■ **Task details**
Every entry in the data is to be written out exactly; no picture belongs in the copy.

[Start of Attachment]

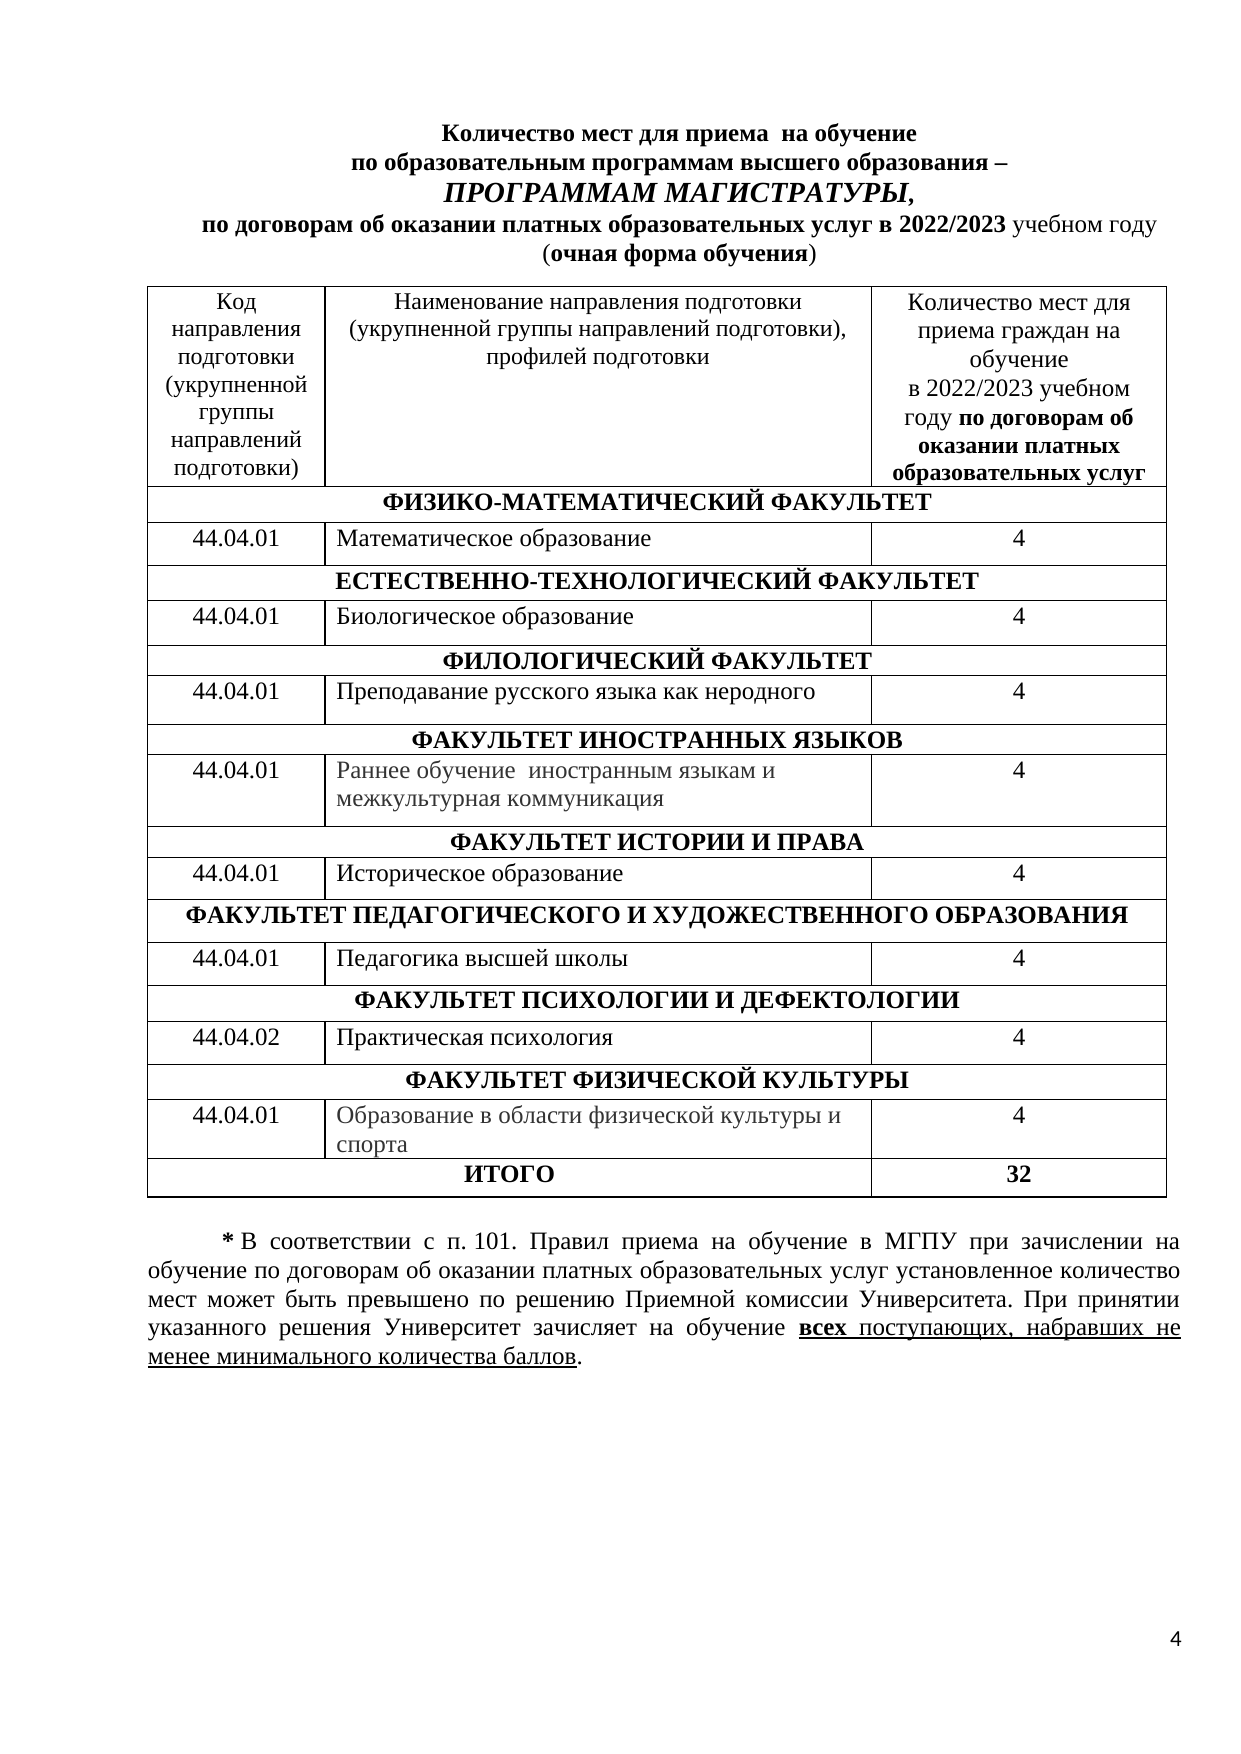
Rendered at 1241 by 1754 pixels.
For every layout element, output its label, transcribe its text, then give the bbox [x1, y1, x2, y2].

table_cell 4 [872, 943, 1166, 984]
table_cell 44.04.02 [148, 1022, 324, 1064]
table_cell 4 [872, 858, 1166, 899]
table_cell 44.04.01 [148, 943, 324, 984]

[End of Attachment]

■ **Result**
Rendered at 1241 by 1754 pixels.
For every layout element, output its label, transcribe its text, then give the bbox [x1, y1, x2, y2].

table_cell 4 [872, 943, 1166, 984]
table_cell 44.04.02 [148, 1022, 324, 1064]
table_cell 4 [872, 858, 1166, 899]
table_cell 44.04.01 [148, 943, 324, 984]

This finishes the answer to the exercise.